Senate Judiciary Wants Dev Protections Out of Crypto Bill


US Senate Judiciary Committee leaders are seeking to remove crypto developer protections from the Senate’s crypto market structure bill, arguing the provisions would weaken unlicensed money transmitting laws.

Senate Judiciary chair Charles Grassley, and the committee’s top Democrat, Richard Durbin, told Senate Banking Committee chair Tim Scott and top Democrat Elizabeth Warren on Wednesday that the crypto bill as drafted would “create a significant enforcement gap for decentralized digital asset platforms.”

“Such a gap risks attracting illicit actors —blike cartels and other sophisticated criminal organizations— to decentralized platforms,” Grassley and Durbin said in a letter Politico first reported on Friday. 

“Criminals already use tactics to obscure unlawful transactions. This bill would make prosecuting this conduct even more difficult,” they added. 

The Senate Banking and Agriculture Committees are looking to advance legislation defining how regulators will police crypto. 

A draft of the bill released on Jan. 12 included parts of the Blockchain Regulatory Certainty Act (BRCA), which aims to clarify that making crypto software or maintaining networks is exempt from federal or state money-transfer laws.

Senate Judiciary says it wasn’t consulted

The Senate Judiciary Committee has jurisdiction over the country’s main criminal laws and the Justice Department, and Grassley and Durbin said it “was not consulted or given the opportunity to meaningfully review the proposed changes in advance.”

Charles “Chuck” Grassley (middle), pictured at a nomination hearing in January 2025, is pushing the Senate Banking Committee to change its crypto bill.
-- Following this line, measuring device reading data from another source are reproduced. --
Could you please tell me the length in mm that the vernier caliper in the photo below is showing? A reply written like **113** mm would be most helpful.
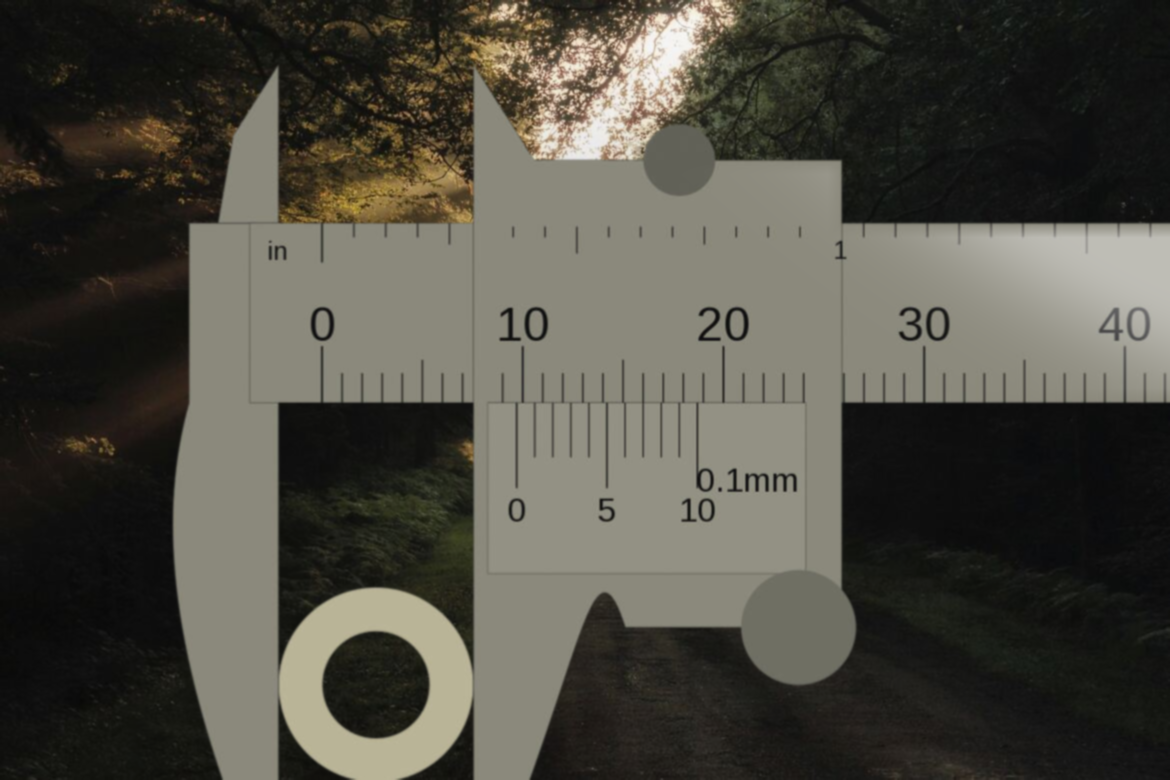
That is **9.7** mm
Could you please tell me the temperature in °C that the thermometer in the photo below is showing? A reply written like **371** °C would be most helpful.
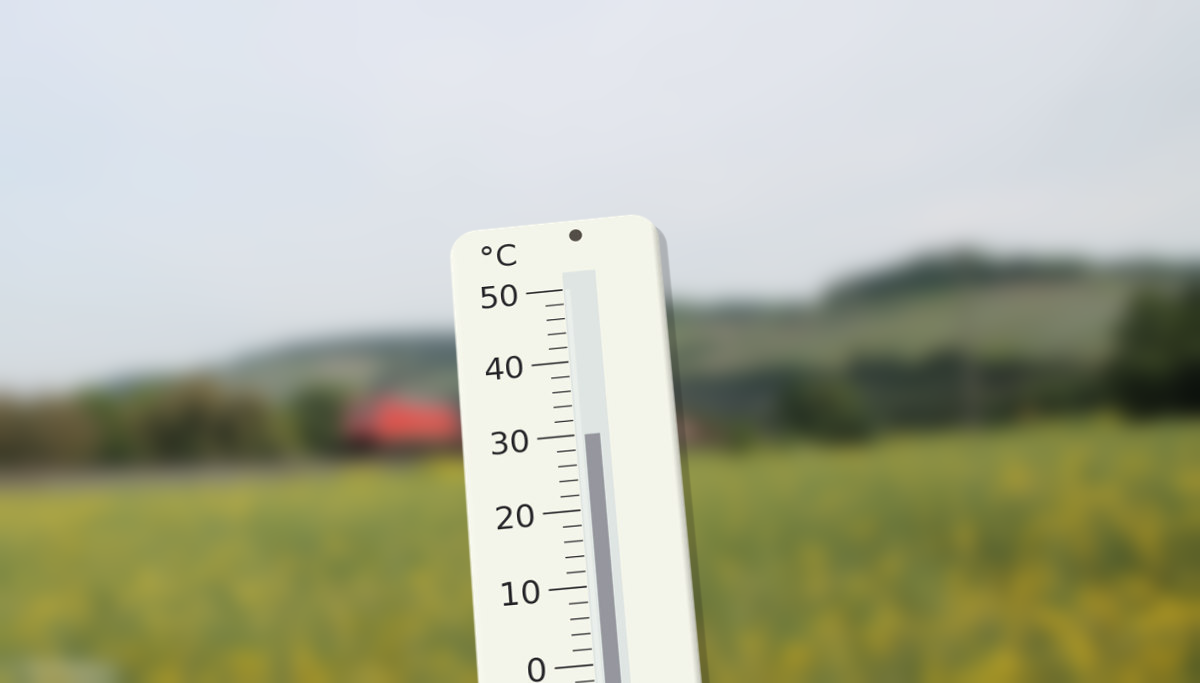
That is **30** °C
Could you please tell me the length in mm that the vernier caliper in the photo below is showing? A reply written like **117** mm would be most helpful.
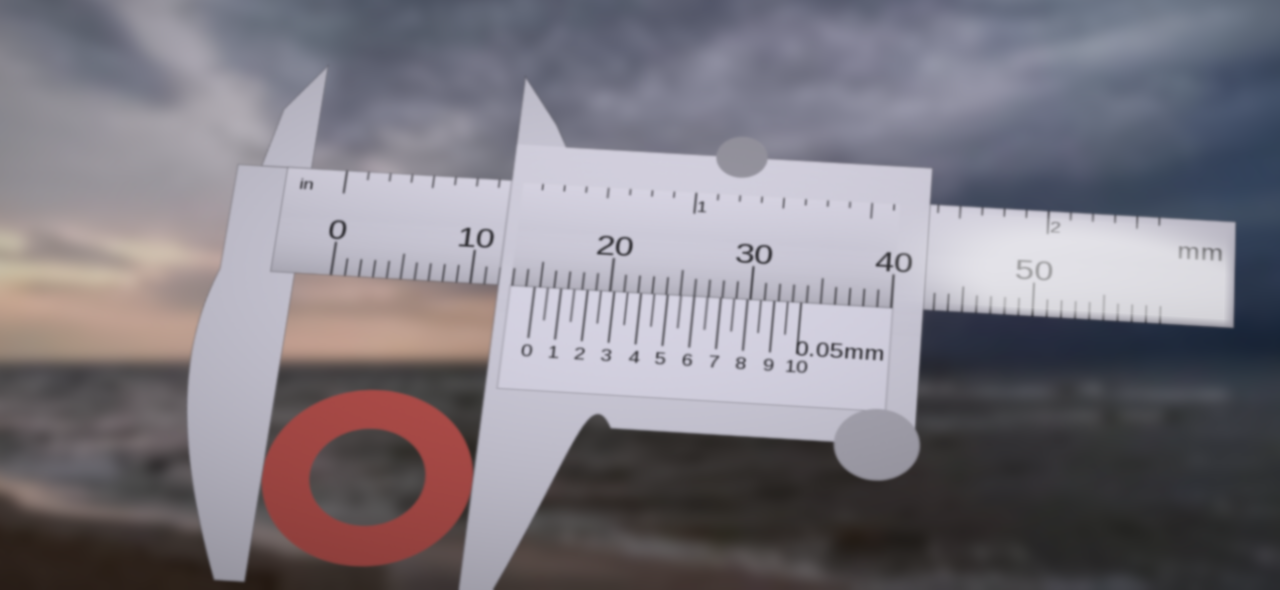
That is **14.6** mm
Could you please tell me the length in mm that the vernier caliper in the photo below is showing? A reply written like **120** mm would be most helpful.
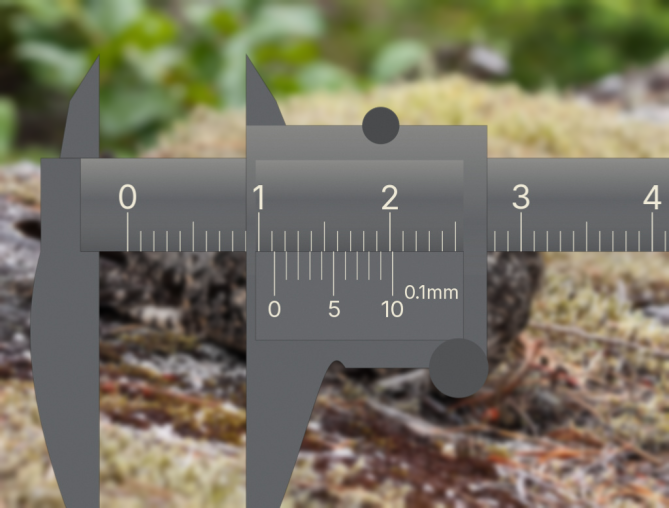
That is **11.2** mm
Source: USDA

The pair asked the Banking Committee to “reject any proposed language” that they said would “weaken the government’s ability to hold culpable actors accountable for operating unlicensed money transmitting businesses.”

Related: DeFi leaders voice concerns amid market structure bill‘s uncertain future

Grassley and Durbin’s letter is the latest hangup to the Senate bill, after both the Banking and Agriculture Committees delayed scheduled markups of the bill in order to drum up bipartisan support.

If the bill survives the two committees and makes it to the Senate floor, it may need bipartisan support as it will need 60 votes to pass, which could require all 53 Republicans, along with some Democrats, to support it.

Major crypto lobbyist Coinbase pulled its support for the bill on Wednesday, taking issue with multiple provisions, but said on Friday that negotiations with lawmakers were ongoing.